TASK — Scan the data below and report how many lines include the word "tempo". Nothing else is wanted.

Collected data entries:
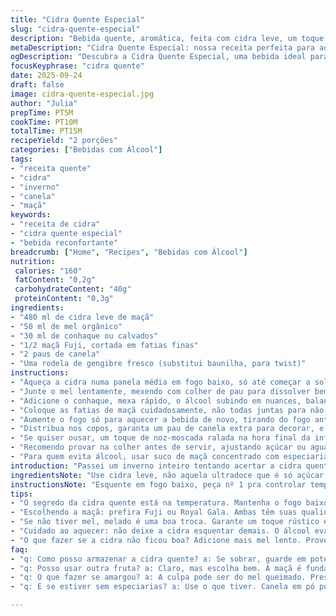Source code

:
 ```yaml
---
title: "Cidra Quente Especial"
slug: "cidra-quente-especial"
description: "Bebida quente, aromática, feita com cidra leve, um toque de mel, calvados para dar força e uma fatia de maçã Royal Gala para frescor. Canela em pau infunde aroma, essencial para sensação reconfortante. Aquece sem ferver, preservando os sabores. Serve em copos altos, a bebida tem equilíbrio entre doce e especiarias. Substituições como melado ou açúcar demerara funcionam, calvados pode virar conhaque ou rum para versões diferentes. Atenção ao tempo: cozinhar demais pode queimar o mel, pouco tempo perde o aroma. O segredo está na temperatura, aroma e textura da maçã que deve estar macia, mas firme. Ideal para noites frias, depois de caminhada ou para receber amigos em casa com papo fiado e risada elétrica."
metaDescription: "Cidra Quente Especial: nossa receita perfeita para aquecer o coração e alegrar os encontros. Mistura de sabores que reconforta e encanta."
ogDescription: "Descubra a Cidra Quente Especial, uma bebida ideal para noites frias. Aromas e sabores que trazem aconchego e boas memórias."
focusKeyphrase: "cidra quente"
date: 2025-09-24
draft: false
image: cidra-quente-especial.jpg
author: "Julia"
prepTime: PT5M
cookTime: PT10M
totalTime: PT15M
recipeYield: "2 porções"
categories: ["Bebidas com Álcool"]
tags:
- "receita quente"
- "cidra"
- "inverno"
- "canela"
- "maçã"
keywords:
- "receita de cidra"
- "cidra quente especial"
- "bebida reconfortante"
breadcrumb: ["Home", "Recipes", "Bebidas com Álcool"]
nutrition: 
 calories: "160"
 fatContent: "0,2g"
 carbohydrateContent: "40g"
 proteinContent: "0,3g"
ingredients:
- "480 ml de cidra leve de maçã"
- "50 ml de mel orgânico"
- "30 ml de conhaque ou calvados"
- "1/2 maçã Fuji, cortada em fatias finas"
- "2 paus de canela"
- "Uma rodela de gengibre fresco (substitui baunilha, para twist)"
instructions:
- "Aqueça a cidra numa panela média em fogo baixo, só até começar a soltar vapor âmbar, não deixar ferver, evita amargar o mel e o álcool."
- "Junte o mel lentamente, mexendo com colher de pau para dissolver bem, sinta o aroma doce com a canela e o gengibre infundindo."
- "Adicione o conhaque, mexa rápido, o álcool subindo em nuances, balançando o cheiro da maçã fresca perto da panela."
- "Coloque as fatias de maçã cuidadosamente, não todas juntas para não amassar; deixe a mistura infusionar por mais uns 6 minutos, ou até a maçã ficar macia porém firme, soltando leve crocância ao toque com a colher."
- "Aumente o fogo só para aquecer a bebida de novo, tirando do fogo antes que ferva ou libere espuma, isso evita que evapore álcool e aromas."
- "Distribua nos copos, garanta um pau de canela extra para decorar, e fatias de maçã em pé, visual clássico que traz conforto."
- "Se quiser ousar, um toque de noz-moscada ralada na hora final da infusão deixa o caldo mais complexo."
- "Recomendo provar na colher antes de servir, ajustando açúcar ou aguardente, pois a sensação muda com o calor, e melado vira o segredo da doçura mais rústica."
- "Para quem evita álcool, usar suco de maçã concentrado com especiarias e omitindo conhaque garante o espírito da receita."
introduction: "Passei um inverno inteiro tentando acertar a cidra quente perfeita. Não é só misturar e esquentar. O segredo está nos detalhes: a temperatura, a escolha do mel, o tipo da maçã e um toque a mais – no meu caso, gengibre fresco; arrisco que harmoniza com a doçura da fruta e o calor da canela. Para mim, a cidra não precisa ferver, porque ferver é matar o conjunto. Tem que sentir o vapor puxando a mistura pra cima, seduzindo pelo cheiro. Chamado de 'cidre chaud' lá, aqui ganha sotaque brazuca e jeito acolhedor. E no frio dessa terra, um gole disso e você já esquece da gripe e do drama. Experimente com rum escuro; dá um twist inesperado que vira papo em qualquer roda. Mas, tenha paciência. É na textura da maçã e nos aromas que você vai sacar o ponto certo. Se apressar, estraga o rolê."
ingredientsNote: "Use cidra leve, não aquela ultradoce que é só açúcar líquido. Prefiro mel orgânico ou melado para um toque rústico, dá mais corpo e sabor. Se faltar conhaque ou calvados, rum escuro quebra o galho, fica mais tropical. A maçã Fuji absorve melhor o sabor e não vira purê rápido, Royal Gala é bom pra quem gosta de fruta mais doce e firme. Canela em pau é melhor que pó pra infusão - libera aroma suave, nada agressivo; o pau também decora. Gengibre fresco muda o jogo, trazendo frescor e acidez – substitua por baunilha em fava só se estiver sem imaginação. Sempre preste atenção na textura da maçã; nem mole demais, nem dura demais. Limpeza da panela ajuda a evitar amargor provocado por resíduos de álcool queimado."
instructionsNote: "Esquente em fogo baixo, peça nº 1 pra controlar temperatura. Nunca deixe ferver, a chama forte é inimiga do mel e do álcool. Use colher de pau para mexer, ajuda a não raspar o fundo e evitar gosto queimado. Coloque mel lento para dissolver bem, jardim de aromas florescendo pela cozinha. Depois de juntar os ingredientes, abaixe a temperatura pra manter delicadeza e deixe infundir. A maçã é termômetro: vai amolecendo, sinal que está na hora, mas não pode virar compota. Gengibre na infusão eleva a complexidade do sabor, então controle minutos para não ficar picante demais. Servir quente, de preferência em copos que aguém que dão tranquilidade ao toque. Se sobrar, aqueça devagar na hora de beber de novo sem deixar evaporar álcool. Cuidado com o mel - já queima rápido e amargor sempre aparecem quando não se presta atenção."
tips:
- "O segredo da cidra quente está na temperatura. Mantenha o fogo baixo. Não deixe ferver. Isso amarga sabores. Comece a sentir o cheiro no ar. O líquido deve soltar vapor, mas não borbulhar. Use colher de pau para misturar. Assim, evita arranhar o fundo da panela e garantir a qualidade dos sabores. A maçã vai se soltando, leve crocância."
- "Escolhendo a maçã: prefira Fuji ou Royal Gala. Ambas têm suas qualidades. Fuji é firme, absorve bem os sabores. Royal Gala é doce e vai deixar tudo mais gostoso. Cuidado para não cozinhar demais. Querer compota não é a ideia. A textura é fundamental, deve estar macia mas com um pouquinho de resistência."
- "Se não tiver mel, melado é uma boa troca. Garante um toque rústico e diferente. Se faltar conhaque ou calvados, use rum escuro. Fica tropical e diferente, perfeito para inovar. Mas cuidado, o sabor muda. A dosagem deve ser proporcional. E se não gosta de álcool, apenas suco de maçã concentrado. Misture especiarias, ainda assim tem o espírito da receita."
- "Cuidado ao aquecer: não deixe a cidra esquentar demais. O álcool evapora e os aromas se perdem. É uma dança delicada entre calor e sabor. Preste atenção nos sinais. A maçã soltando o cheiro, vai sendo o termômetro. Não force a barra, mecha devagar. Uma pitada de noz-moscada na hora certa deixa tudo mais complexo, mas fique atento ao tempo."
- "O que fazer se a cidra não ficou boa? Adicione mais mel lento. Prove na colher antes de servir. O calor muda a percepção do sabor. Se achou muito doce, finalize com especiarias. Mais gengibre se preferir um toque picante. Lembre-se, o equilíbrio é tudo. E, claro, sempre mantenha os utensílios limpos. Resíduos queimados podem comprometer o sabor."
faq:
- "q: Como posso armazenar a cidra quente? a: Se sobrar, guarde em pote hermético. Frio, não deixe aquecer de novo muito rápido. Aqueça pouco a pouco pra não perder sabor."
- "q: Posso usar outra fruta? a: Claro, mas escolha bem. A maçã é fundamental. Outras frutas podem não segurar a temperatura. E mudam o sabor, então teste."
- "q: O que fazer se amargou? a: A culpa pode ser do mel queimado. Preste atenção na temperatura. Da próxima, mantenha fogo ainda mais baixo."
- "q: E se estiver sem especiarias? a: Use o que tiver. Canela em pó pode ser a opção. Mas não é a mesma coisa. Tente sempre ter canela em pau."

---
```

SOLUTION TO THE PROBLEM — 2